Ali Saeed Saqer

Personal information
- Full name: Ali Saeed Saqer Al-Shehi
- Date of birth: 30 June 1989 (age 36)
- Place of birth: Dubai, United Arab Emirates
- Height: 1.81 m (5 ft 11+1⁄2 in)
- Position: Goalkeeper

Team information
- Current team: Emirates
- Number: 13

Youth career
- 2003–2010: Ras Al Khaima

Senior career*
- Years: Team / Apps / (Gls)
- 2010–2011: Ras Al Khaima
- 2011–2022: Emirates
- 2022–2023: Dibba Al Fujairah
- 2023–2024: Al Taawon
- 2024–2025: Dubai United
- 2025–: Emirates

= Ali Saeed Saqer =

Emirati footballer (born 1989)

Ali Saeed Saqer (Arabic: علي سعيد صقر; born 30 June 1989) is an Emirati footballer.
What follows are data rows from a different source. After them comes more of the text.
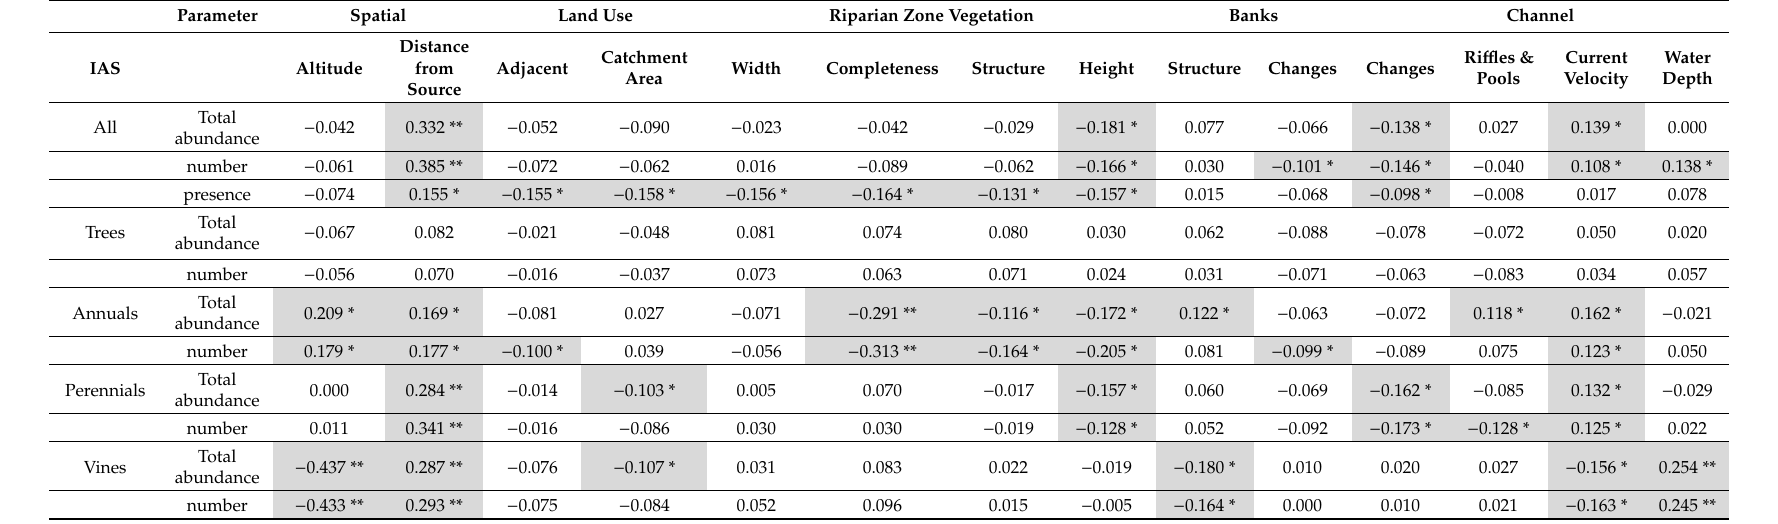
Table 2. Spearman correlation coe ffi cients for the relationships between the environmental factors and the IAS parameters and their growth forms. Shaded fields contain statistically significant correlation coe ffi cients (* at p < 0.05; ** at p <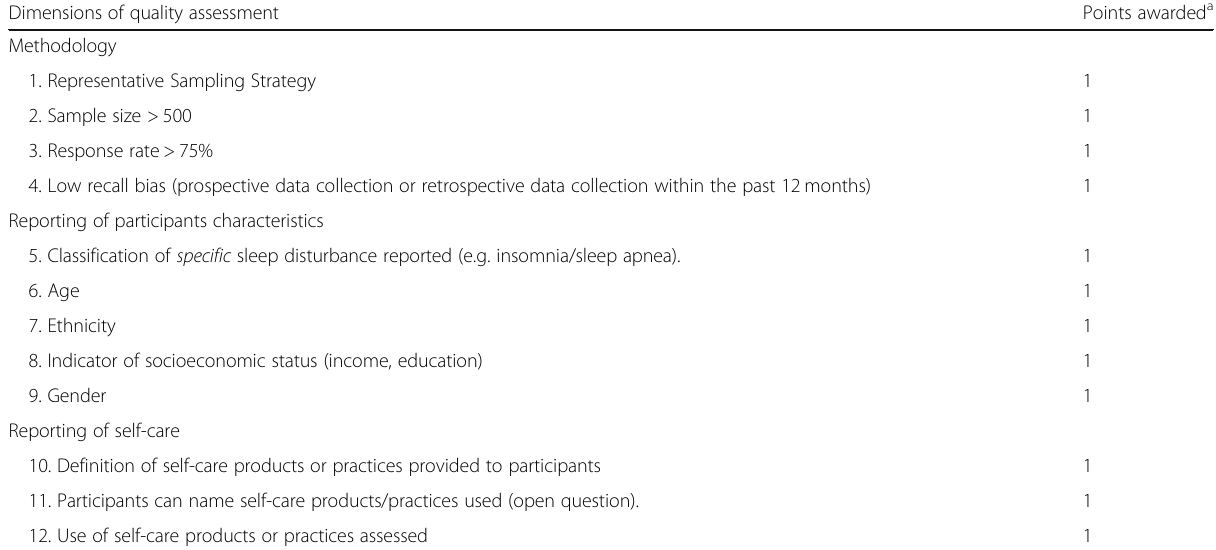
Table 2 Description of quality scoring system for the self-care surveys reviewed Dimensions of quality assessment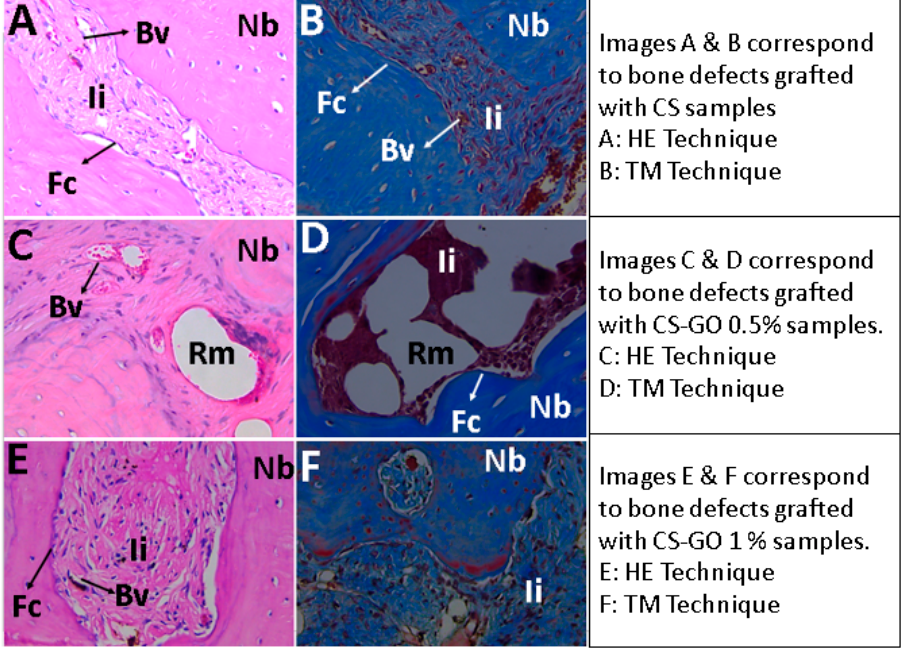
Figure 4. Experimental samples with images at 40×. Nb: Newly born bone, Ii: Inflammatory infiltrate, Rm: Remnant material, Fc: Fibrous capsule, Bv: Blood vessel.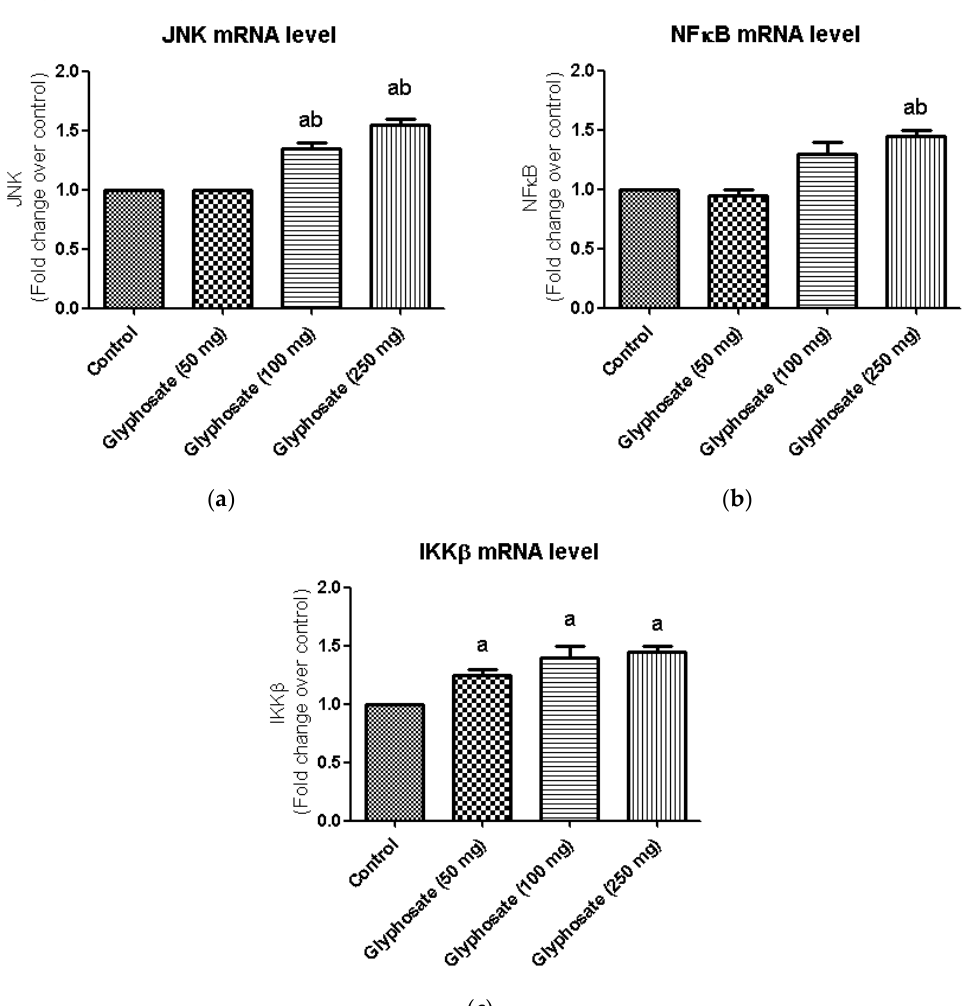
Figure 7. ( a – c ): Impact of glyphosate on the mRNA expression levels of JNK, NF κB and IKKβ in control and glyphosate treated rats. JNK, NF κB and IKKβ mRNA expression were analyzed by Real Time-PCR using gene specific primers and results were expression in fold-change over control. Data were expressed as mean ± SEM where n = 6 rats for each group. Values significant at p < 0.05 were analyzed with a — control, b — glyphosate (50 mg/kg b.wt.).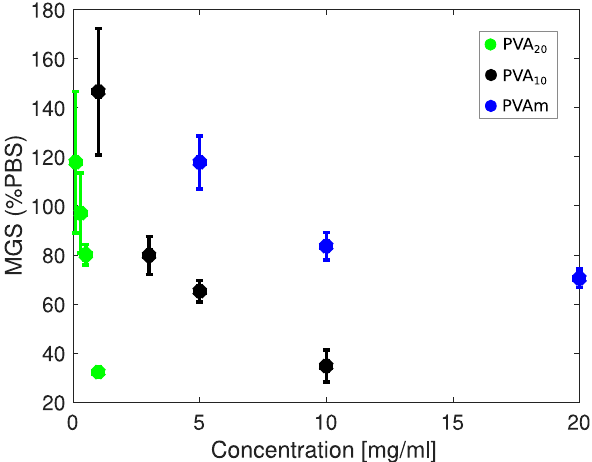
Fig. 8 Experimental IRI activity of PVA 20 , PVA 10 and PVAm. Mean grain size (MGS) of the ice crystals measured via splat-assay in the presence of different polymers, as a function of their concentration. The error bars represent the standard deviation for each sets of measurements. The results have been normalised relative to a PBS control. Our MD simulations are consistent with experimental results which show that PVA 20 is the most IRI active, with PVA 10 and PVAm showing far less activity even at higher concentrations. Note that a 30% MGS can be obtained for PVA 20 at a concentration of just 1 mg/ml, while a tenfold concentration increase would be required for PVA 10 to display a similar activity. The molecular weight of PVAm (DP = 580) is 25000 g/mol.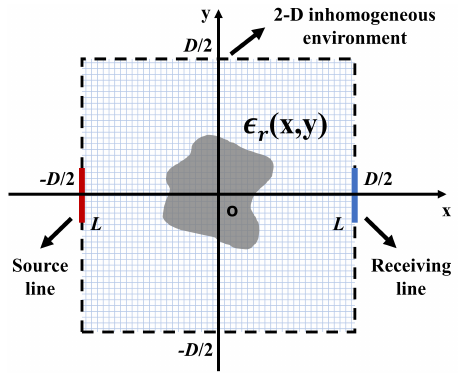
Figure 2. A 2-D inhomogeneous environment for the EDOF analyses. The red and blue lines are the source and receiving lines with the same length L , and 2 L / λ 0 + 1 point sources/receivers (slightly smaller than 0.5 λ 0 spacings, λ 0 is the free-space wavelength) are uniformly distributed along the source/receiving lines for approaching the EDOF limit, and D is the distance between the source and receiving lines. The blue grid represents the discretized grids, and (cid:101) r ( x , y ) characterizes arbitrary isotropic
He currently plays as a goalkeeper for Emirates.

Whilst playing for Emirates Club in September 2016, Saqer received negative attention after he was issued a straight red card in a 5–2 loss to Al Ain for punching Danilo Asprilla and then stomping on the Colombian winger's head while he lay on the ground.